2021-02-05 18:46:12

by Jarkko Sakkinen

[permalink] [raw]
Subject: [PATCH 1/2] MAINTAINERS: Add Dave Hansen as reviewer for INTEL SGX

Add Dave as reviewer for INTEL SGX patches.

Cc: Borislav Petkov <[email protected]>
Acked-by: Dave Hansen <[email protected]>
Signed-off-by: Jarkko Sakkinen <[email protected]>
---
MAINTAINERS | 1 +
1 file changed, 1 insertion(+)

diff --git a/MAINTAINERS b/MAINTAINERS
index 5b66de2097d6..41b78e20bd1f 100644
--- a/MAINTAINERS
+++ b/MAINTAINERS
@@ -9227,6 +9227,7 @@ F: include/linux/tboot.h

INTEL SGX
M: Jarkko Sakkinen <[email protected]>
+R: Dave Hansen <[email protected]>
L: [email protected]
S: Supported
Q: https://patchwork.kernel.org/project/intel-sgx/list/
--
2.30.0


2021-02-05 18:46:21

by Jarkko Sakkinen

[permalink] [raw]
Subject: [PATCH 2/2] x86/sgx: Maintain encl->refcount for each encl->mm_list entry

This has been shown in tests:

[ +0.000008] WARNING: CPU: 3 PID: 7620 at kernel/rcu/srcutree.c:374 cleanup_srcu_struct+0xed/0x100

There are two functions that drain encl->mm_list:

- sgx_release() (i.e. VFS release) removes the remaining mm_list entries.
- sgx_mmu_notifier_release() removes mm_list entry for the registered
process, if it still exists.

If encl->refcount is taken only for VFS, this can lead to
sgx_encl_release() being executed before sgx_mmu_notifier_release()
completes, which is exactly what happens in the above klog entry.

Each process also needs its own enclave reference.

In order to fix the race condition, increase encl->refcount when an
entry to encl->mm_list added for a process. Release this reference
when the mm_list entry is cleaned up, either in
sgx_mmu_notifier_release() or sgx_release().
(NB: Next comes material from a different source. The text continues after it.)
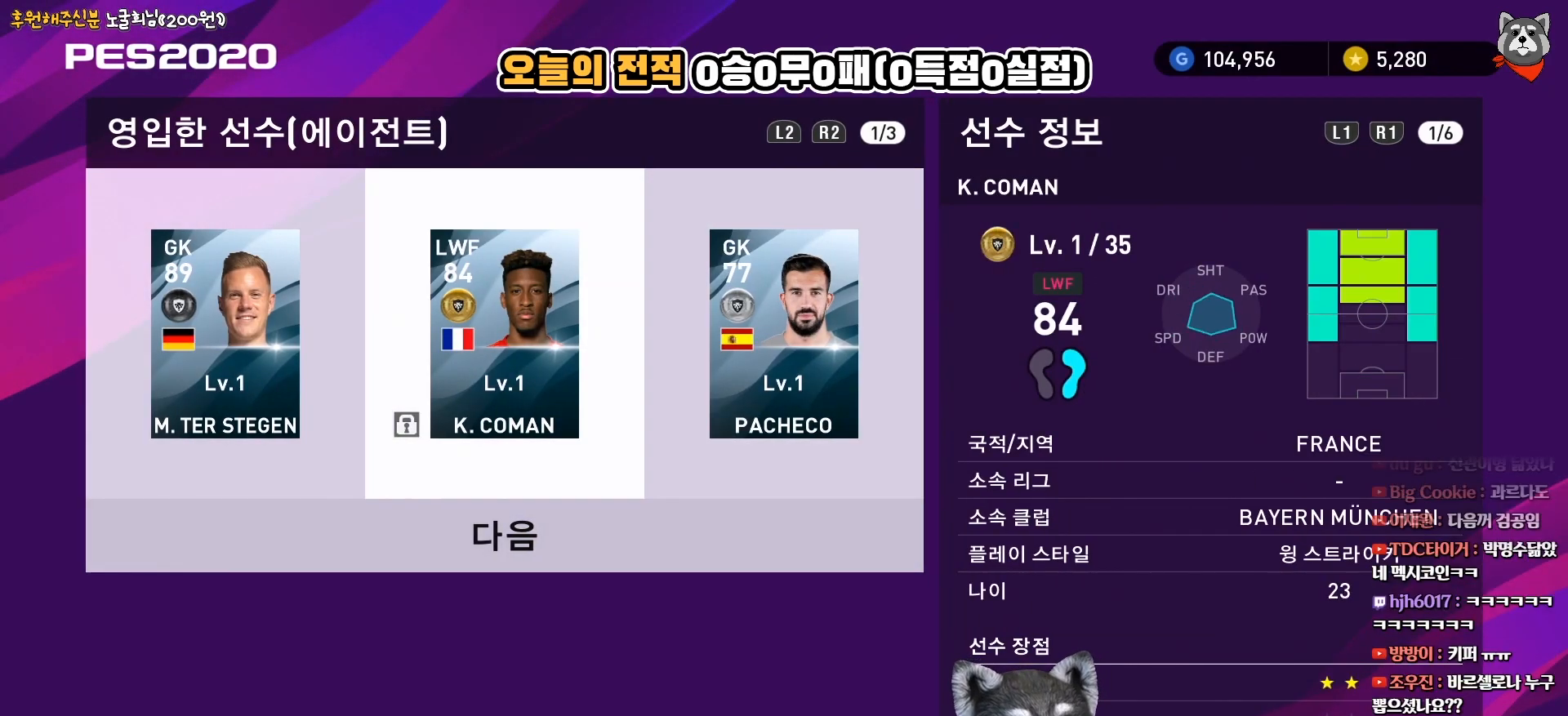
{"buttons": [], "right_stick": "center", "events": [[333, "DPAD_LEFT", "down"], [417, "DPAD_LEFT", "up"]]}
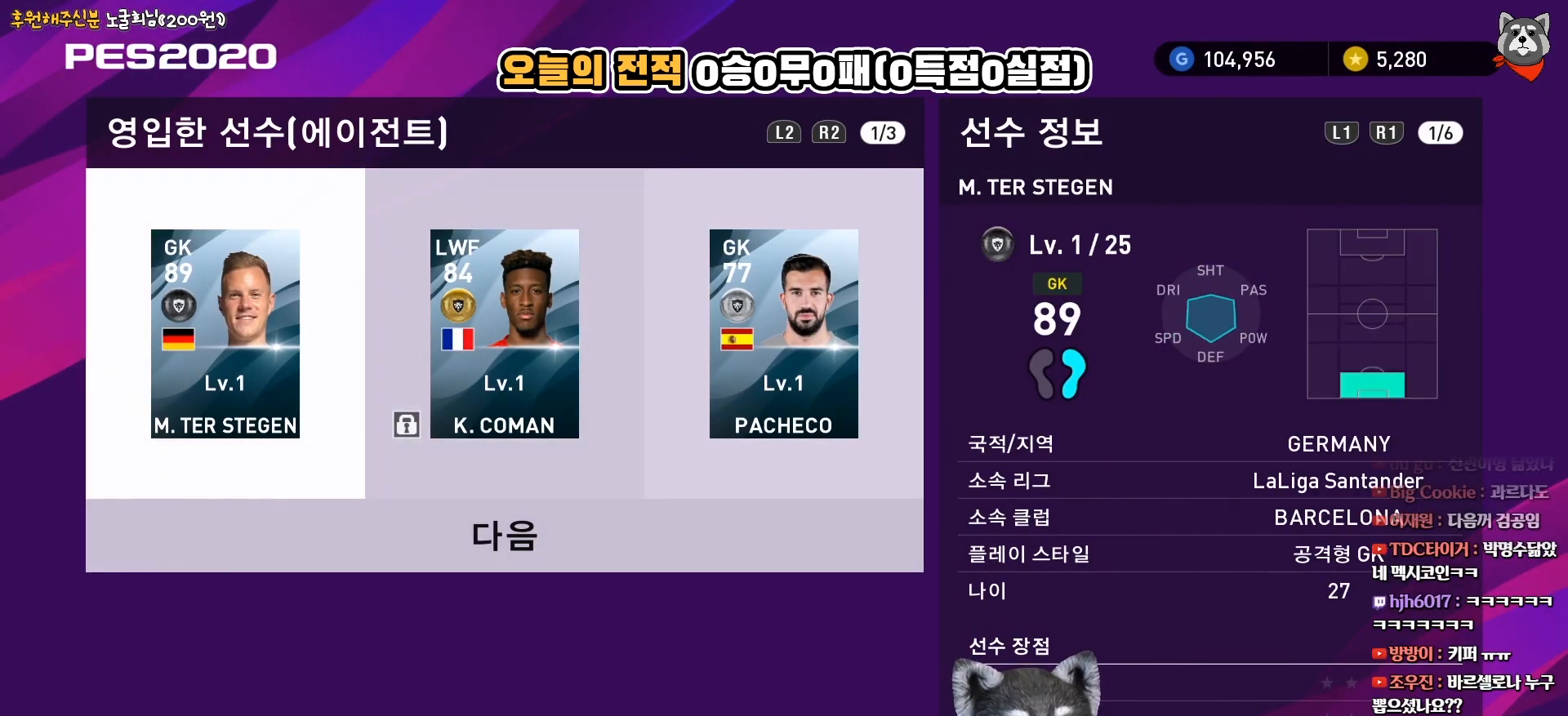
{"buttons": [], "right_stick": "center", "events": [[217, "CIRCLE", "down"], [333, "CIRCLE", "up"]]}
Fixes: 1728ab54b4be ("x86/sgx: Add a page reclaimer")
Cc: Dave Hansen <[email protected]
Reported-by: Haitao Huang <[email protected]>
Signed-off-by: Jarkko Sakkinen <[email protected]>
---
v7:
- No changes from v6. Resend of
https://patchwork.kernel.org/project/intel-sgx/patch/[email protected]/
v6:
- Maintain refcount for each encl->mm_list entry.
v5:
- To make sure that the instance does not get deleted use kref_get()
kref_put(). This also removes the need for additional
synchronize_srcu().
v4:
- Rewrite the commit message.
- Just change the call order. *_expedited() is out of scope for this
bug fix.
v3: Fine-tuned tags, and added missing change log for v2.
v2: Switch to synchronize_srcu_expedited().
arch/x86/kernel/cpu/sgx/driver.c | 6 ++++++
arch/x86/kernel/cpu/sgx/encl.c | 8 ++++++++
2 files changed, 14 insertions(+)

diff --git a/arch/x86/kernel/cpu/sgx/driver.c b/arch/x86/kernel/cpu/sgx/driver.c
index f2eac41bb4ff..8d8fcc91c0d6 100644
--- a/arch/x86/kernel/cpu/sgx/driver.c
+++ b/arch/x86/kernel/cpu/sgx/driver.c
@@ -72,6 +72,12 @@ static int sgx_release(struct inode *inode, struct file *file)
synchronize_srcu(&encl->srcu);
mmu_notifier_unregister(&encl_mm->mmu_notifier, encl_mm->mm);
kfree(encl_mm);
+
+ /*
+ * Release the mm_list reference, as sgx_mmu_notifier_release()
+ * will only do this only, when it grabs encl_mm.
+ */
+ kref_put(&encl->refcount, sgx_encl_release);
}

kref_put(&encl->refcount, sgx_encl_release);
diff --git a/arch/x86/kernel/cpu/sgx/encl.c b/arch/x86/kernel/cpu/sgx/encl.c
index ee50a5010277..c1d9c86c0265 100644
--- a/arch/x86/kernel/cpu/sgx/encl.c
+++ b/arch/x86/kernel/cpu/sgx/encl.c
@@ -474,6 +474,7 @@ static void sgx_mmu_notifier_release(struct mmu_notifier *mn,
if (tmp == encl_mm) {
synchronize_srcu(&encl_mm->encl->srcu);
mmu_notifier_put(mn);
+ kref_put(&encl_mm->encl->refcount, sgx_encl_release);
}
}

@@ -545,6 +546,13 @@ int sgx_encl_mm_add(struct sgx_encl *encl, struct mm_struct *mm)
}

spin_lock(&encl->mm_lock);
+
+ /*
+ * Take a reference to guarantee that the enclave is not destroyed,
+ * while sgx_mmu_notifier_release() is active.
+ */
+ kref_get(&encl->refcount);
+
list_add_rcu(&encl_mm->list, &encl->mm_list);
/* Pairs with smp_rmb() in sgx_reclaimer_block(). */
smp_wmb();
--
2.30.0

2021-02-05 19:42:40

by Dave Hansen

[permalink] [raw]
Subject: Re: [PATCH 2/2] x86/sgx: Maintain encl->refcount for each encl->mm_list entry

On 2/5/21 10:28 AM, Jarkko Sakkinen wrote:
> This has been shown in tests:
>
> [ +0.000008] WARNING: CPU: 3 PID: 7620 at kernel/rcu/srcutree.c:374 cleanup_srcu_struct+0xed/0x100
>
> There are two functions that drain encl->mm_list:
>
> - sgx_release() (i.e. VFS release) removes the remaining mm_list entries.
> - sgx_mmu_notifier_release() removes mm_list entry for the registered
> process, if it still exists.

Jarkko, I like your approach. This actually has the potential to be a
lot more understandable than the fix we settled on before.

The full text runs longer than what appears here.